_About this task_
Restate all the data word for word and omit the pictures.

_Recorded information_

══════

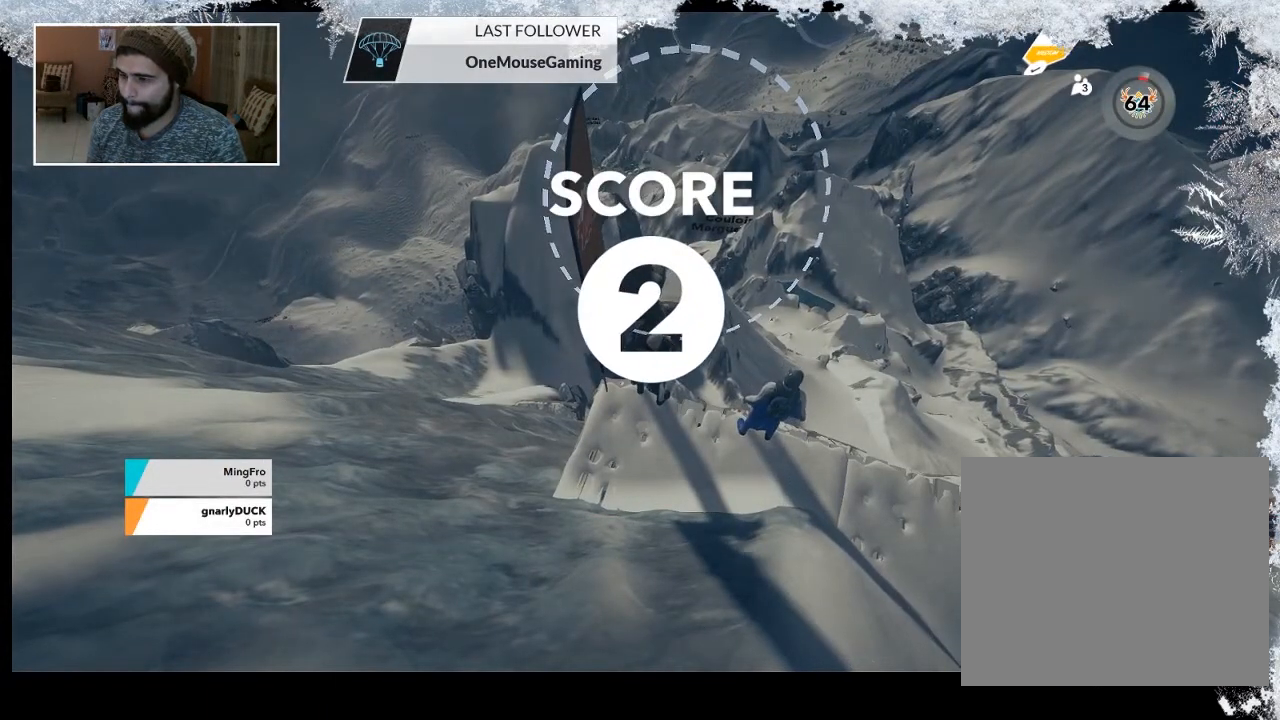
{"buttons": [], "left_stick": "center", "right_stick": "center", "events": []}
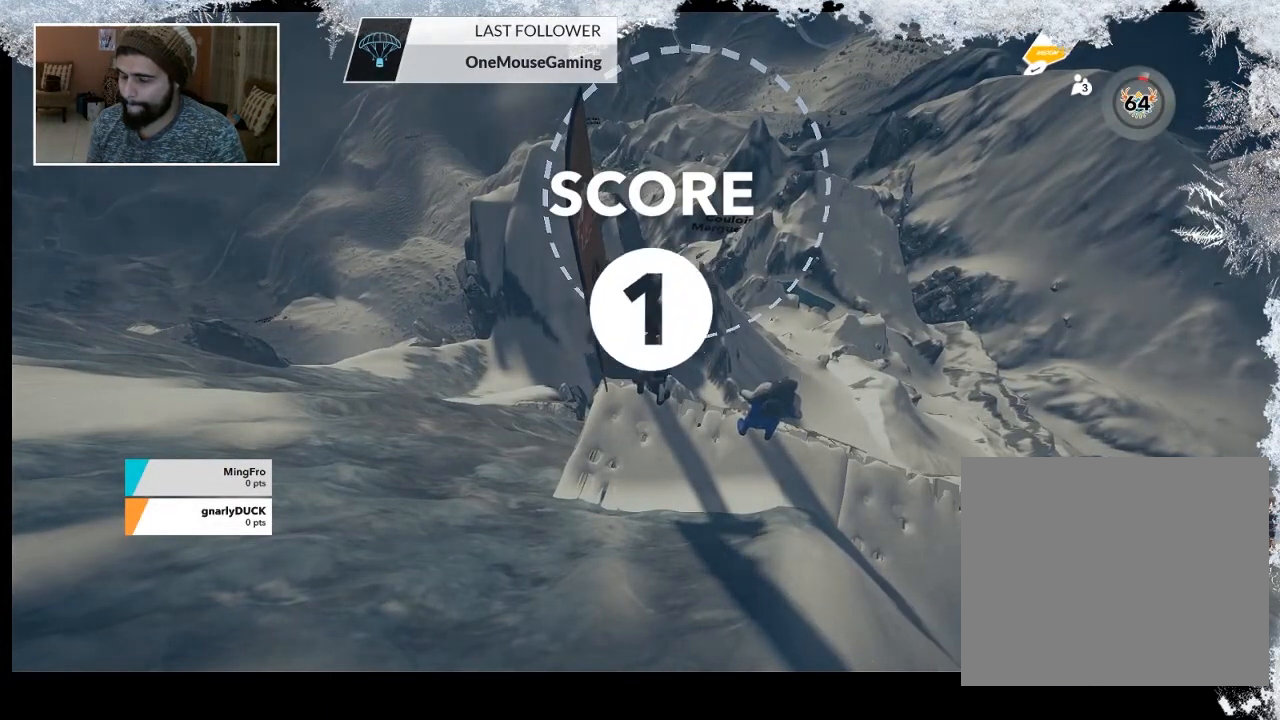
{"buttons": [], "left_stick": "center", "right_stick": "center", "events": [[300, "left_stick", "up"], [500, "left_stick", "center"]]}
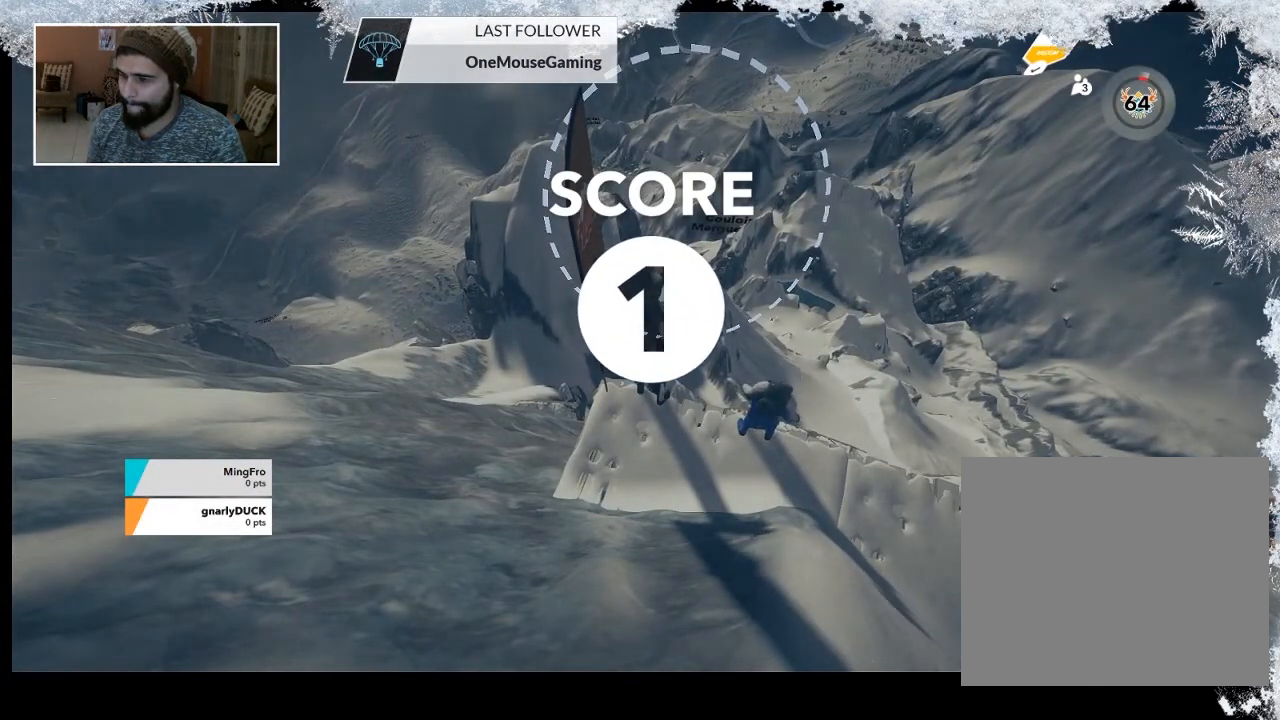
{"buttons": [], "left_stick": "center", "right_stick": "center", "events": []}
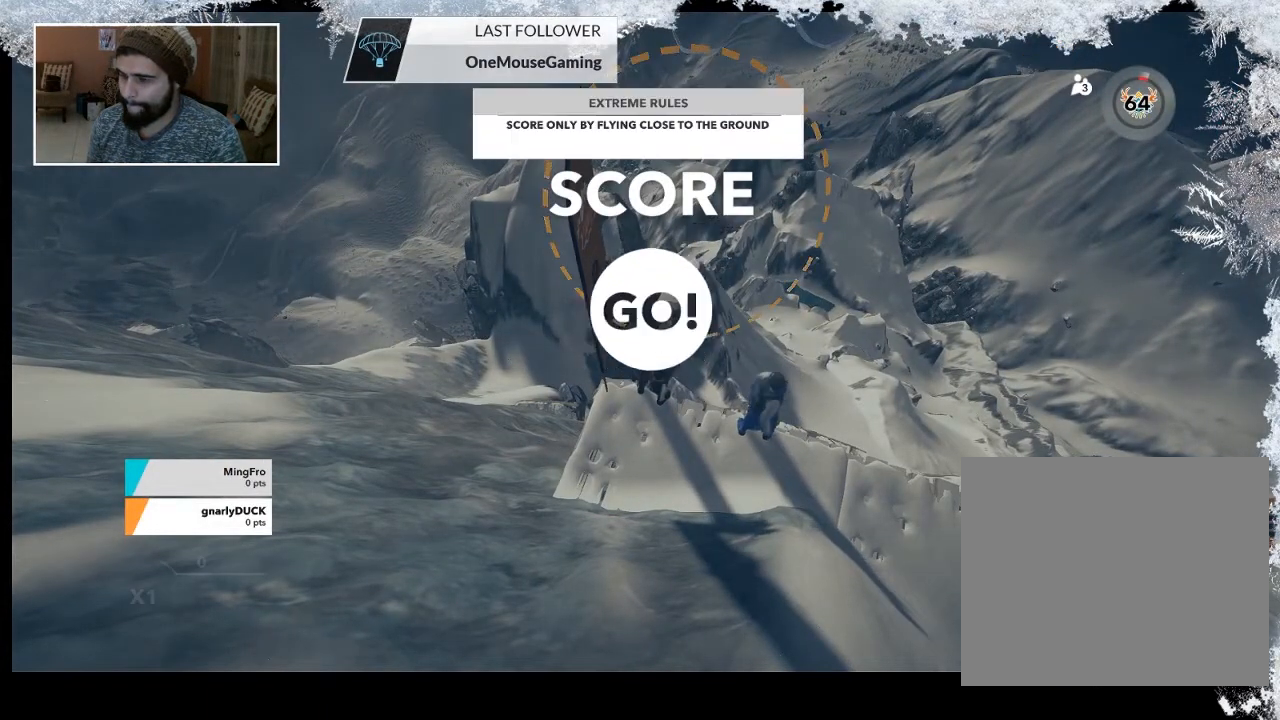
{"buttons": [], "left_stick": "center", "right_stick": "center", "events": [[167, "left_stick", "up"], [367, "left_stick", "center"]]}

══════

_Exercise solution_
{"buttons": [], "left_stick": "center", "right_stick": "center", "events": []}
{"buttons": [], "left_stick": "center", "right_stick": "center", "events": [[300, "left_stick", "up"], [500, "left_stick", "center"]]}
{"buttons": [], "left_stick": "center", "right_stick": "center", "events": []}
{"buttons": [], "left_stick": "center", "right_stick": "center", "events": [[167, "left_stick", "up"], [367, "left_stick", "center"]]}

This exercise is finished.